Note You need to log in before you can comment on or make changes to this bug.
Description Anil Gangolli 2005-09-10 21:34:48 UTC
Under sustained high loads (100-200 requests per sec) over 12+ hour periods we
were regularly hitting a situation where all of the serving threads would be
blocked except for one thread looping infinitely in
org.apache.naming.resources.ResourceCache#allocate().

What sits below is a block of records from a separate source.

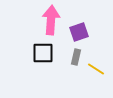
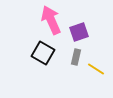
pink arrow: rotated 28 degrees counterclockwise
black square: rotated 30 degrees clockwise
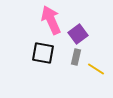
purple square: moved 1 px left, 2 px down; rotated 18 degrees counterclockwise
black square: rotated 20 degrees counterclockwise
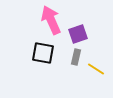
purple square: rotated 18 degrees clockwise
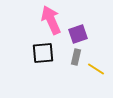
black square: rotated 15 degrees counterclockwise
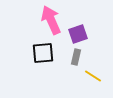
yellow line: moved 3 px left, 7 px down
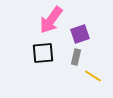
pink arrow: rotated 120 degrees counterclockwise
purple square: moved 2 px right
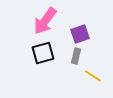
pink arrow: moved 6 px left, 1 px down
black square: rotated 10 degrees counterclockwise
gray rectangle: moved 1 px up
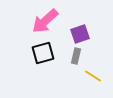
pink arrow: rotated 12 degrees clockwise
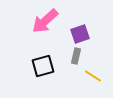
black square: moved 13 px down
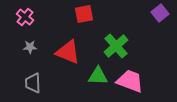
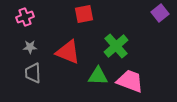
pink cross: rotated 30 degrees clockwise
gray trapezoid: moved 10 px up
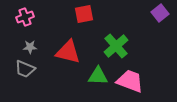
red triangle: rotated 8 degrees counterclockwise
gray trapezoid: moved 8 px left, 4 px up; rotated 65 degrees counterclockwise
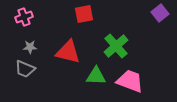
pink cross: moved 1 px left
green triangle: moved 2 px left
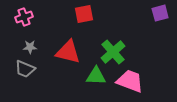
purple square: rotated 24 degrees clockwise
green cross: moved 3 px left, 6 px down
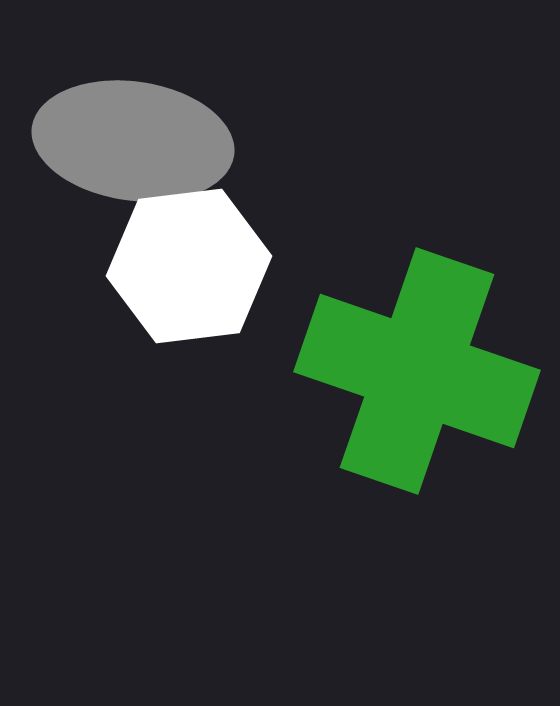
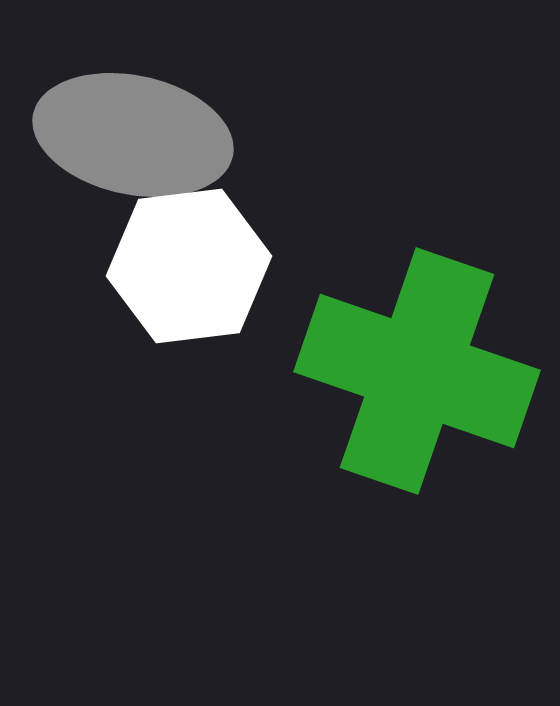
gray ellipse: moved 6 px up; rotated 4 degrees clockwise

After quite a bit of effort, we tracked this down to a number of minor bugs in
the ResourceCache code, two having to do with the cacheSize accounting, and one
to do with an off-by-one error in the range of the random generation of an index
to consider for freeing.

We've created a local patch, and we've verified that this fixes the issue for
us, actually monitoring the correctness of the cacheSize accounting.  I will be
attaching a patched source for ResourceCache.java.  Please consider
incorporating these fixes into subsequent revisions.  The bug appears both in
Tomcat 5.0.30 and the latest trunk code.

Anil Gangolli (anil@busybuddha.org / gangolli@apache.org)
Comment 1 Anil Gangolli 2005-09-10 21:37:28 UTC
Created attachment 16353 [details]
Patched version of ResourceCache.java (full text)

This file contains the full source including the patches.  Each patch has a
comment describing it.	It should be evident using diff.  If you need anything
else, or further explanation, please let me know.
Comment 2 Remy Maucherat 2005-09-11 18:49:33 UTC
This seems like a good patch, but you should submit diffs rather than full files.
Comment 3 Anil Gangolli 2005-09-11 21:46:47 UTC
Thanks.  I'll submit diffs as well tomorrow.  I'm not near the code presently.
Comment 4 Remy Maucherat 2005-09-11 21:53:44 UTC
(In reply to comment #3)
> Thanks.  I'll submit diffs as well tomorrow.  I'm not near the code presently.

That should be ok, it's just that it's much easier to work with.
Comment 5 Remy Maucherat 2005-09-12 12:56:51 UTC
I applied the patch. Thanks a lot since it would have been impossible to debug
without knowing the exact usage.

The case where insertCache "fails" because the entry is already present is a
race condition on allocate and insert, so it would be best if another lookup
under sync should be performed before trying (to avoid the uneeded allocate):

Index: ProxyDirContext.java
===================================================================
RCS file:
/home/cvs/jakarta-tomcat-catalina/catalina/src/share/org/apache/naming/resources/ProxyDirContext.java,v
retrieving revision 1.18
diff -u -r1.18 ProxyDirContext.java
--- ProxyDirContext.java	20 Jul 2005 21:25:18 -0000	1.18
+++ ProxyDirContext.java	12 Sep 2005 10:43:35 -0000
@@ -1596,7 +1596,7 @@
         // Add new entry to cache
         synchronized (cache) {
             // Check cache size, and remove elements if too big
-            if (cache.allocate(entry.size)) {
+            if ((cache.lookup(name) == null) && cache.allocate(entry.size)) {
                 cache.load(entry);
             }
         }
Comment 6 Anil Gangolli 2005-09-12 18:26:36 UTC
Thanks for the rapid response.  Will this fix be present in any future Tomcat 
5.0.x releases as well?  Any chance of getting this?